▸ ASSIGNED TASK
Find the word "giving" below. Copy each line that has it.

▸ RECORDS FOR PROCESSING
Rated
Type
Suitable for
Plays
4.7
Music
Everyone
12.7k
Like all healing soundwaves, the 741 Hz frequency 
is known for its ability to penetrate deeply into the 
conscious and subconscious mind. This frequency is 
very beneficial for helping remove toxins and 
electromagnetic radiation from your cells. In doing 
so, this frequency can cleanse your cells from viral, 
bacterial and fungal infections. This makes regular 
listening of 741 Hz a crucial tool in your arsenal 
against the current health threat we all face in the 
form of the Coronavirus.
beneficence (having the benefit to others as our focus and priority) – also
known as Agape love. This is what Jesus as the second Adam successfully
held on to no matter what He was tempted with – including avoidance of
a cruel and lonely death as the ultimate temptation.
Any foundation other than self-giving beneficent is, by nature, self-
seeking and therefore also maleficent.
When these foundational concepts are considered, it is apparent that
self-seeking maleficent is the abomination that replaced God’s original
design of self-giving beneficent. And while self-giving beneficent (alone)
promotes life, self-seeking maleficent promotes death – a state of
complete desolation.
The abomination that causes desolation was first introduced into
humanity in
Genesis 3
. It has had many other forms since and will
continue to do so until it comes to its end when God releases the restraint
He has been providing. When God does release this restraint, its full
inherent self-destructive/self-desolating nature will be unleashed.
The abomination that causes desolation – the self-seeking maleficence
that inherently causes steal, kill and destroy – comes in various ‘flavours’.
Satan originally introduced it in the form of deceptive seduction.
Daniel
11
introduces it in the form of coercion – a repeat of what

▸ REPLY
Any foundation other than self-giving beneficent is, by nature, self-
design of self-giving beneficent. And while self-giving beneficent (alone)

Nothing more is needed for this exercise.